If your cat is very old or very young, it may not be physically able to use a litterbox reliably.  Especially with elderly cats, climbing in and out of a litterbox may be too much of a hardship, so they settle for eliminating somewhere else.  If your cat doesn’t get around as well as she used to, consider a box with smaller sides so she can get in and out more easily.  It is also possible that your cat has less control over his bladder as he ages, and cannot always make it to the litterbox.  If this is the case, litterboxes more evenly spaced around the house may help.

  • Urinary Tract Infection

A urinary tract infection may cause frequent and/or painful urination.  This often means that cats will avoid using the litterbox.  If your cat seems to be urinating frequently or if doing so seems to make her uncomfortable, please bring her to a vet as soon as possible.  The infection will need to be treated with antibiotics.
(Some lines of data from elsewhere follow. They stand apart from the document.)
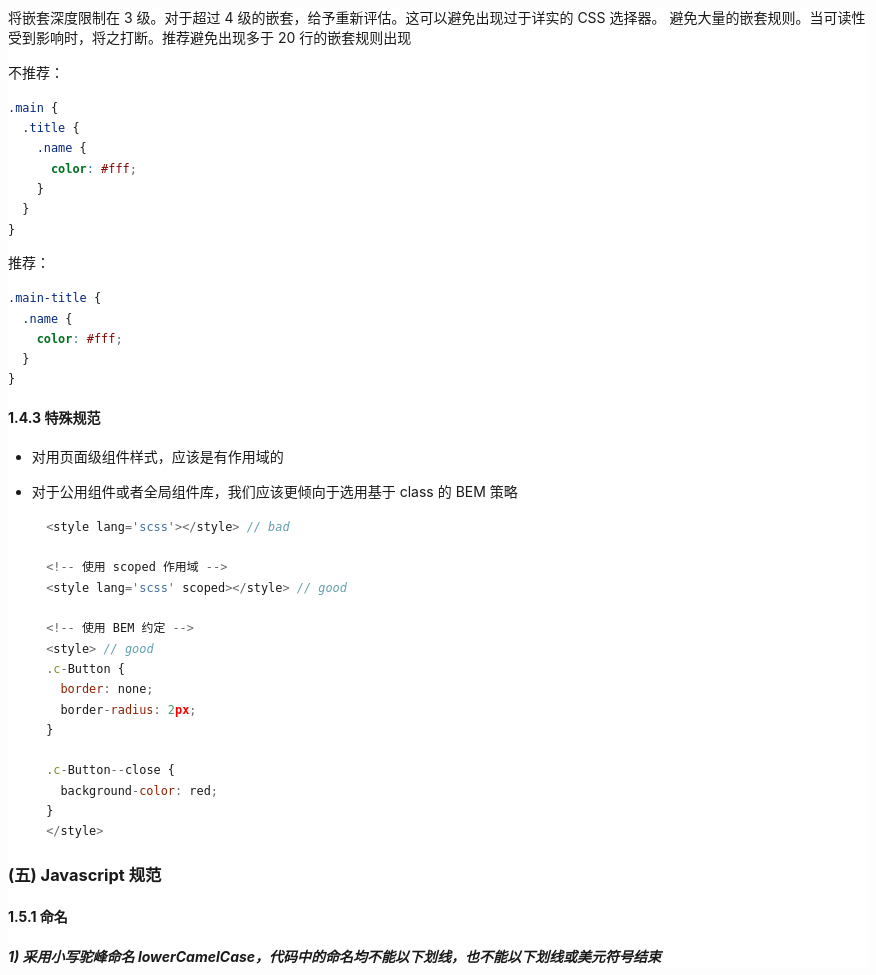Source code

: 将嵌套深度限制在 3 级。对于超过 4 级的嵌套，给予重新评估。这可以避免出现过于详实的 CSS 选择器。
避免大量的嵌套规则。当可读性受到影响时，将之打断。推荐避免出现多于 20 行的嵌套规则出现

不推荐：

```css
.main {
  .title {
    .name {
      color: #fff;
    }
  }
}
```

推荐：

```css
.main-title {
  .name {
    color: #fff;
  }
}
```

#### 1.4.3 特殊规范

- 对用页面级组件样式，应该是有作用域的

- 对于公用组件或者全局组件库，我们应该更倾向于选用基于 class 的 BEM 策略

  ```javascript
    <style lang='scss'></style> // bad

    <!-- 使用 scoped 作用域 -->
    <style lang='scss' scoped></style> // good

    <!-- 使用 BEM 约定 -->
    <style> // good
    .c-Button {
      border: none;
      border-radius: 2px;
    }

    .c-Button--close {
      background-color: red;
    }
    </style>

  ```

### (五) Javascript 规范

#### 1.5.1 命名

##### 1) 采用小写驼峰命名 lowerCamelCase，代码中的命名均不能以下划线，也不能以下划线或美元符号结束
  • Urine Crystals or Blockage

If your cat is producing crystals in his or her urine, they may have trouble urinating.  These crystals, if left untreated, can form a blockage that means your cat is physical unable to urinate.  This is a serious medical condition that requires immediate veterinary care—it will not go away on its own and can cause serious illness, organ damage, and eventually death.  Symptoms of urine crystals include frequent visits to the litterbox with small amounts of urine produced, pain while urinating, and, when a blockage is present, straining to urinate without producing anything.  Again, if urination is causing your cat pain or if you notice them using the litterbox more often, please see a vet immediately!


You may also want to consider introducing cat pheromones, such as Feliway, to the household.  These pheromones are a commercial production of the pheromones that cats produce when they are happy, and can have a calming effect on cats which may help.